Gartner came up with 3 different categories for the cloud security tools:
Cloud Access Security Brokers (CASBs) are on-premises, or cloud-based security policy enforcement points, placed between cloud service consumers and cloud service providers to combine and interject enterprise security policies as the cloud-based resources are accessed. CASBs consolidate multiple types of security policy enforcement, such as authentication, single sign-on, authorization, credential mapping, device profiling, encryption, tokenization, logging, alerting, malware detection/prevention and so on. (source: Cloud Access Security Brokers)
CASB is the broadest and most mature toolset. It focuses on SaaS Security and gives enterprises visibility and control over the usage of SaaS (the main cloud market). Usually deployed as a proxy in the enterprise premises, it’s commonly used for Office 365, Salesforce and other SaaS applications. The deployment model made it possible to be integrated in firewalls and network security hardware in the enterprise, and it’s starting to extend to PaaS and IaaS usage.
Cloud Workload Protection Platforms (CWPP) is defined by host-centric solutions that target the unique requirements of server workload protection in modern hybrid data center architectures. (source: What is Cloud Workload Security?)
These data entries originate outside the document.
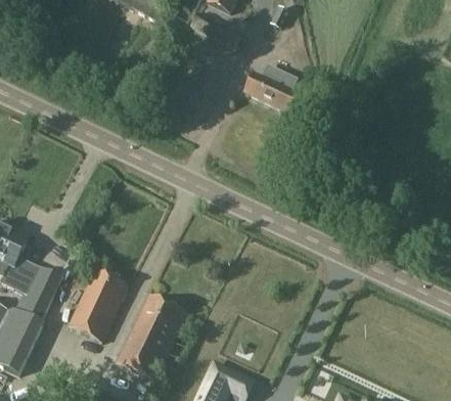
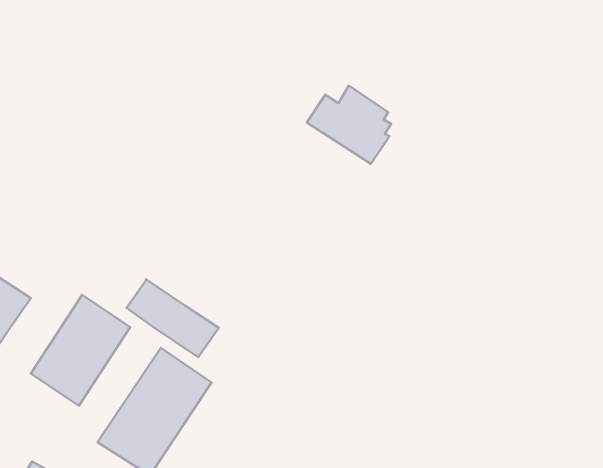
building: [244,62,299,110] -> [307,86,391,164]
building: none -> [127,279,219,357]

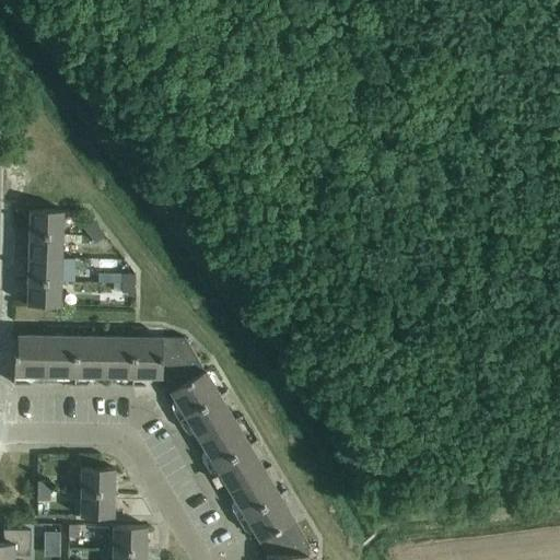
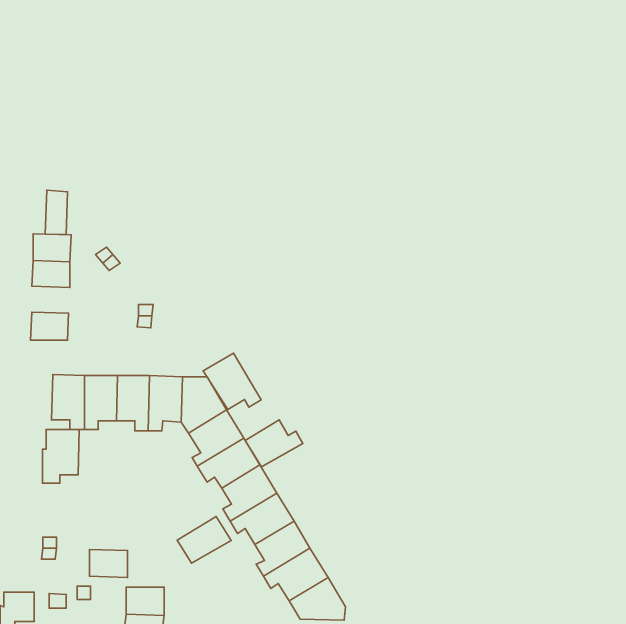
building: none -> [45,190,68,234]
building: [28,257,62,281] -> none
building: none -> [203,353,261,410]
building: [14,336,47,384] -> [43,429,79,483]
building: none -> [245,420,303,467]
building: none -> [177,517,231,563]
building: [80,468,115,493] -> none

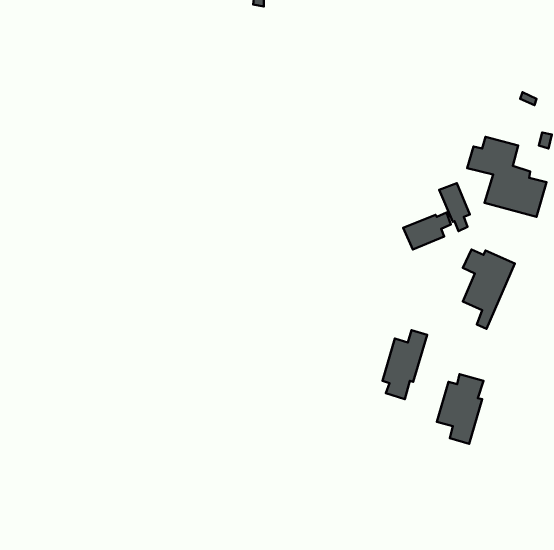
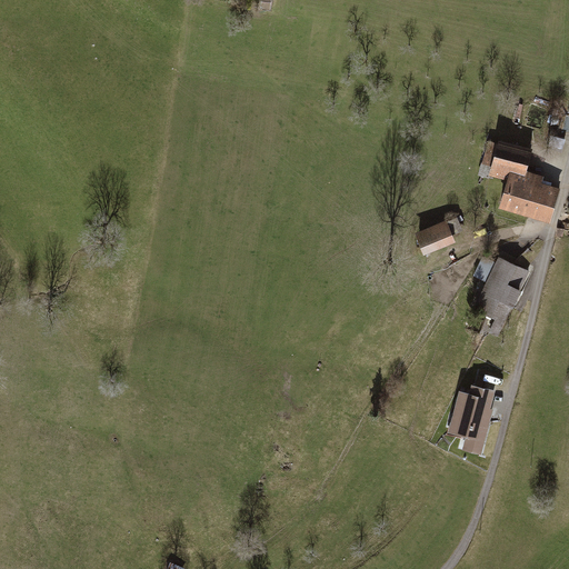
building: [439,183,470,231] -> none
building: [383,330,427,399] -> none

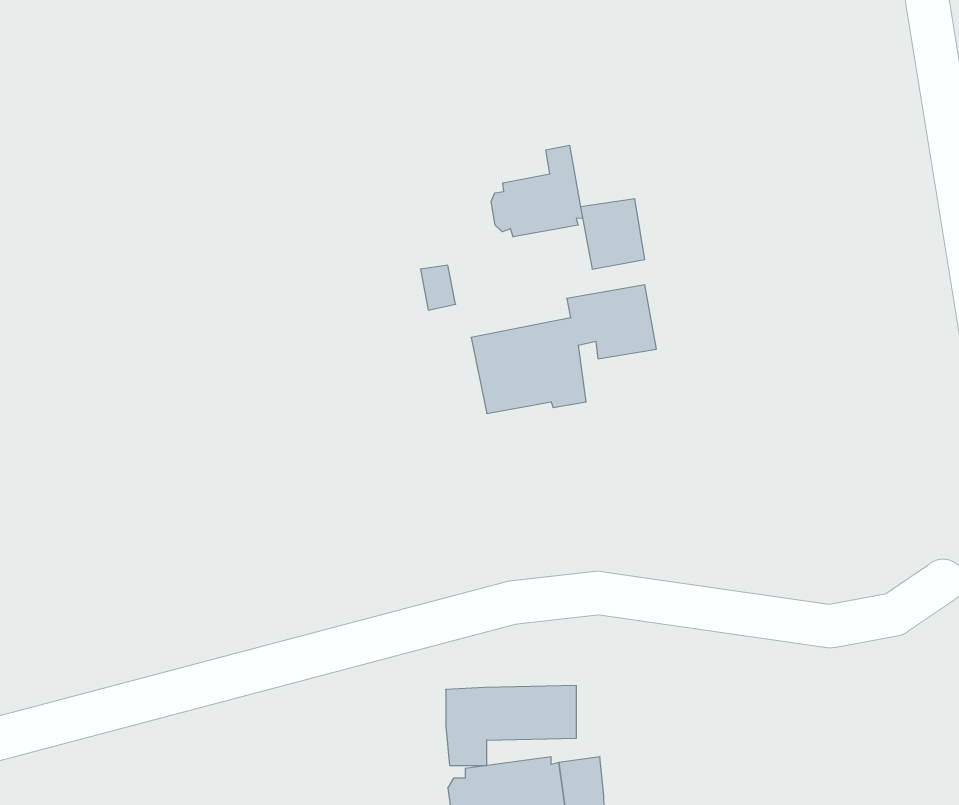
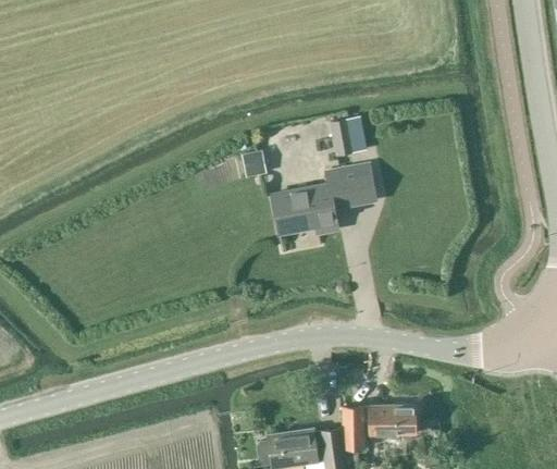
building: [491,145,582,237] -> none
building: [446,686,576,765] -> [343,405,416,449]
As soon as the IaaS market started to grow, it come the need to protect workloads that were being migrated to IaaS such as AWS and Azure. There’s no revolution here as we are talking adapting mature solutions such as vulnerability management, application security and anti-malware to fit the new requirements for IaaS in terms of elasticity and API connectivity.
Cloud Security Posture Management (CSPM) automatically assess your cloud environment against best practice and security violations to provide the steps required to remediate them – often through automation (source: CSPM: A new class of security tools)
With the widespread adoption of IaaS, data breaches through mismanagement of IaaS usage are becoming a commonplace. Nearly all successful attacks on cloud services resulted from customer misconfigurations. The main use is to verify that cloud configurations are following security best practices such as CIS AWS/Azure/GCP benchmark.
The bottom line is look at your cloud use cases and security requirements. In a nutshell, if your organisation is putting sensitive data in SaaS, deploy a CASB. If your organisation is processing sensitive data in IaaS, deploy a CSPM and extend your Workload Protection to the cloud (to do CWPP).